Segundo o texto do documento, para qual cidade houve a transferência de ambulância em que foi feita a tomografia do cérebro?

▶ _TEXTO DO DOCUMENTO_

- - -

Além do paraíso

Em 1998, eu estava participando de um festival de música no sul da França, o Sanary Sur Mer, lugar lindo, à beira do Mediterrâneo. Música, festa, comida, bebida, amigos e a certeza de que estava em algum lugar bem perto do paraíso. Festival com muitos artistas brasileiros, Copa do Mundo, gente do mundo todo em volta, curtindo o verão na Provence, na Cotê D’zur. Algo melhor? Impossível.
Pois, numa tarde de muito calor, assistindo ao jogo França x Paraguai, ao final da partida, com muitos amigos em volta, do nada, me senti muito mal. Não conseguia mover a cabeça, esse tal mundo paradisíaco rodava, e muito. Me assustei. Chamaram os paramédicos. Chegaram, tiraram a minha pressão, estava altíssima, minha cabeça rodava, o mal-estar era muito grande. Me levaram para um hospital em uma cidade vizinha, fizeram uma bateria de exames e constataram uma irregularidade em algumas funções do fígado, com alterações enzimáticas, TGO, TGP GMGT, tudo fora do normal, elevadas. Mas, a preocupação era com a cabeça. Me mandaram em uma ambulância a uma cidade perto, maior, Toulon. Lá fui internado para uma tomografia do cérebro. Nada foi constatado. Dormi no hospital. No outro dia de manhã, voltei para onde estávamos hospedados.

- - -

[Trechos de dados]
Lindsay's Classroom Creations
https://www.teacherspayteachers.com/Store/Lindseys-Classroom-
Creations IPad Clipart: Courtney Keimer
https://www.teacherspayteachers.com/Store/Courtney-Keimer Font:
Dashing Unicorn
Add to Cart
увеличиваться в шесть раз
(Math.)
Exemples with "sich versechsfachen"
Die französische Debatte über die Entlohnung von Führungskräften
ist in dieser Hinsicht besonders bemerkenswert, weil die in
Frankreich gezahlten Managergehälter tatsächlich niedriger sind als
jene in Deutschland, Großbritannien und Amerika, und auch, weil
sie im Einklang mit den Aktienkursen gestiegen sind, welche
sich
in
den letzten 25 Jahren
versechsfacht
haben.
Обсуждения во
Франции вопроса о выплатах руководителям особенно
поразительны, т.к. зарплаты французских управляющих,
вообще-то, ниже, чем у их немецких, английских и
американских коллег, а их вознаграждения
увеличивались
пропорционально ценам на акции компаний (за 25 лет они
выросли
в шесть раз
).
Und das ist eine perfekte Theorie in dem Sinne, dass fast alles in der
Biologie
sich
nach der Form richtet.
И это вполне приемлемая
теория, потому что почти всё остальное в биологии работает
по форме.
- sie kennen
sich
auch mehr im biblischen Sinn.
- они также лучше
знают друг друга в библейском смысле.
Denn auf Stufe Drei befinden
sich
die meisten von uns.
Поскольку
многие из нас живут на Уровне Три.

- - -

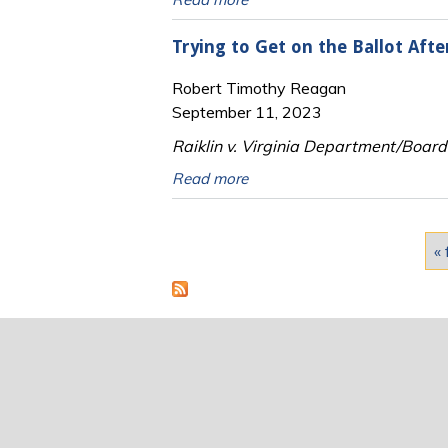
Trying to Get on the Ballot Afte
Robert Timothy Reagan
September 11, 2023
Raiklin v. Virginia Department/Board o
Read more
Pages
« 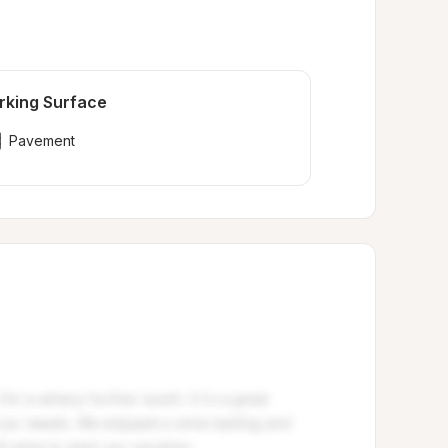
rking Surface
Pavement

- - -

▶ _SOLUÇÃO DO PROBLEMA_
Toulon.